╔══

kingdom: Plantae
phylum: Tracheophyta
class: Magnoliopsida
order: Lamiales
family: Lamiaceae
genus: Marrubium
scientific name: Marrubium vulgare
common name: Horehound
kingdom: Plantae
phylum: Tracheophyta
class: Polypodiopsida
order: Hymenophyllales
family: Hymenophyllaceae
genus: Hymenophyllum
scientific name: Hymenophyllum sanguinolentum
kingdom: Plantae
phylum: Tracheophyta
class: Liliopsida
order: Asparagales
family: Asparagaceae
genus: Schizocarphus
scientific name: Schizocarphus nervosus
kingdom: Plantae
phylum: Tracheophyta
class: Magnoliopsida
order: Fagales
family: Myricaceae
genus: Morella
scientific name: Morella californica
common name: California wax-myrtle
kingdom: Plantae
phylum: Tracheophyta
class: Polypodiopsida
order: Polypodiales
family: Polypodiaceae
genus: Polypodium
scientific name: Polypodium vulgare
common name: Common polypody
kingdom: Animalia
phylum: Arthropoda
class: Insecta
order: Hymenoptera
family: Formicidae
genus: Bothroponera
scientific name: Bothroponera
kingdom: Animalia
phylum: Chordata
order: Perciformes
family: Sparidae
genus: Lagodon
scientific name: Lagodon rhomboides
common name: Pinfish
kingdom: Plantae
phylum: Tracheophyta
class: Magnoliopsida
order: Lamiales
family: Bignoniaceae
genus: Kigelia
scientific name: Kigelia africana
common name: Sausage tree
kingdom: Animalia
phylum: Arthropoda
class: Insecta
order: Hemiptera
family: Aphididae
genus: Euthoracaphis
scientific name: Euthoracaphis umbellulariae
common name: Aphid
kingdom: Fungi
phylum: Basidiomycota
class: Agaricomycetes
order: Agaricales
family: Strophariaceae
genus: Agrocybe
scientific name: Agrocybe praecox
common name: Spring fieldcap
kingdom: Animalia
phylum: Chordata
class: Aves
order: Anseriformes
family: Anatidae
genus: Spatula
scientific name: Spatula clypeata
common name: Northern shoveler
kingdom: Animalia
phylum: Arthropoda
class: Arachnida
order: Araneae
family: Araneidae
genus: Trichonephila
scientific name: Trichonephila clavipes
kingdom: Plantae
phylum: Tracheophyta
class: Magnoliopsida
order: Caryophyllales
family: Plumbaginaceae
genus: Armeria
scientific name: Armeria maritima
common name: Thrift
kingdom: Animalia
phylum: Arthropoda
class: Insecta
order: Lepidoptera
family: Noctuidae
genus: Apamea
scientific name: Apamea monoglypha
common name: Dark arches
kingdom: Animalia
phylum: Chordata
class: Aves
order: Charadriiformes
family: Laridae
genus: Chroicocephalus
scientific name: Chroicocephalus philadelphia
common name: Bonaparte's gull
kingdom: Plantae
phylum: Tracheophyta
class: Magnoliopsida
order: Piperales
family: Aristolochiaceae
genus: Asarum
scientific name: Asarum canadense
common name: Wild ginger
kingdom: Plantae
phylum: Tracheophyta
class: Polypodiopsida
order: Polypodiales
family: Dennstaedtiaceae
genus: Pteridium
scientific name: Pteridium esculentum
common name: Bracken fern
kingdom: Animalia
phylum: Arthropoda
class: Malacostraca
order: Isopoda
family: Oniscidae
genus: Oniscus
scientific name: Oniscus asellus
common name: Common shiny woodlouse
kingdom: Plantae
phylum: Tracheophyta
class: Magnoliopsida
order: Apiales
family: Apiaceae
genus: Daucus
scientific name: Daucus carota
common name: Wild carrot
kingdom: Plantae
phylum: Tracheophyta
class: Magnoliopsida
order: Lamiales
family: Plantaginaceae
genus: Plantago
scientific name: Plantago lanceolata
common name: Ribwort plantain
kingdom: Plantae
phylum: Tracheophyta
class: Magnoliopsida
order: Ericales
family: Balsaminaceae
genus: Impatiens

╚══

◆ **TASK**: Update all of the entries above by putting "species name" wherever "scientific name" appears, leaving everything else unchanged.

◆ **REPLY**:
kingdom: Plantae
phylum: Tracheophyta
class: Magnoliopsida
order: Lamiales
family: Lamiaceae
genus: Marrubium
species name: Marrubium vulgare
common name: Horehound
kingdom: Plantae
phylum: Tracheophyta
class: Polypodiopsida
order: Hymenophyllales
family: Hymenophyllaceae
genus: Hymenophyllum
species name: Hymenophyllum sanguinolentum
kingdom: Plantae
phylum: Tracheophyta
class: Liliopsida
order: Asparagales
family: Asparagaceae
genus: Schizocarphus
species name: Schizocarphus nervosus
kingdom: Plantae
phylum: Tracheophyta
class: Magnoliopsida
order: Fagales
family: Myricaceae
genus: Morella
species name: Morella californica
common name: California wax-myrtle
kingdom: Plantae
phylum: Tracheophyta
class: Polypodiopsida
order: Polypodiales
family: Polypodiaceae
genus: Polypodium
species name: Polypodium vulgare
common name: Common polypody
kingdom: Animalia
phylum: Arthropoda
class: Insecta
order: Hymenoptera
family: Formicidae
genus: Bothroponera
species name: Bothroponera
kingdom: Animalia
phylum: Chordata
order: Perciformes
family: Sparidae
genus: Lagodon
species name: Lagodon rhomboides
common name: Pinfish
kingdom: Plantae
phylum: Tracheophyta
class: Magnoliopsida
order: Lamiales
family: Bignoniaceae
genus: Kigelia
species name: Kigelia africana
common name: Sausage tree
kingdom: Animalia
phylum: Arthropoda
class: Insecta
order: Hemiptera
family: Aphididae
genus: Euthoracaphis
species name: Euthoracaphis umbellulariae
common name: Aphid
kingdom: Fungi
phylum: Basidiomycota
class: Agaricomycetes
order: Agaricales
family: Strophariaceae
genus: Agrocybe
species name: Agrocybe praecox
common name: Spring fieldcap
kingdom: Animalia
phylum: Chordata
class: Aves
order: Anseriformes
family: Anatidae
genus: Spatula
species name: Spatula clypeata
common name: Northern shoveler
kingdom: Animalia
phylum: Arthropoda
class: Arachnida
order: Araneae
family: Araneidae
genus: Trichonephila
species name: Trichonephila clavipes
kingdom: Plantae
phylum: Tracheophyta
class: Magnoliopsida
order: Caryophyllales
family: Plumbaginaceae
genus: Armeria
species name: Armeria maritima
common name: Thrift
kingdom: Animalia
phylum: Arthropoda
class: Insecta
order: Lepidoptera
family: Noctuidae
genus: Apamea
species name: Apamea monoglypha
common name: Dark arches
kingdom: Animalia
phylum: Chordata
class: Aves
order: Charadriiformes
family: Laridae
genus: Chroicocephalus
species name: Chroicocephalus philadelphia
common name: Bonaparte's gull
kingdom: Plantae
phylum: Tracheophyta
class: Magnoliopsida
order: Piperales
family: Aristolochiaceae
genus: Asarum
species name: Asarum canadense
common name: Wild ginger
kingdom: Plantae
phylum: Tracheophyta
class: Polypodiopsida
order: Polypodiales
family: Dennstaedtiaceae
genus: Pteridium
species name: Pteridium esculentum
common name: Bracken fern
kingdom: Animalia
phylum: Arthropoda
class: Malacostraca
order: Isopoda
family: Oniscidae
genus: Oniscus
species name: Oniscus asellus
common name: Common shiny woodlouse
kingdom: Plantae
phylum: Tracheophyta
class: Magnoliopsida
order: Apiales
family: Apiaceae
genus: Daucus
species name: Daucus carota
common name: Wild carrot
kingdom: Plantae
phylum: Tracheophyta
class: Magnoliopsida
order: Lamiales
family: Plantaginaceae
genus: Plantago
species name: Plantago lanceolata
common name: Ribwort plantain
kingdom: Plantae
phylum: Tracheophyta
class: Magnoliopsida
order: Ericales
family: Balsaminaceae
genus: Impatiens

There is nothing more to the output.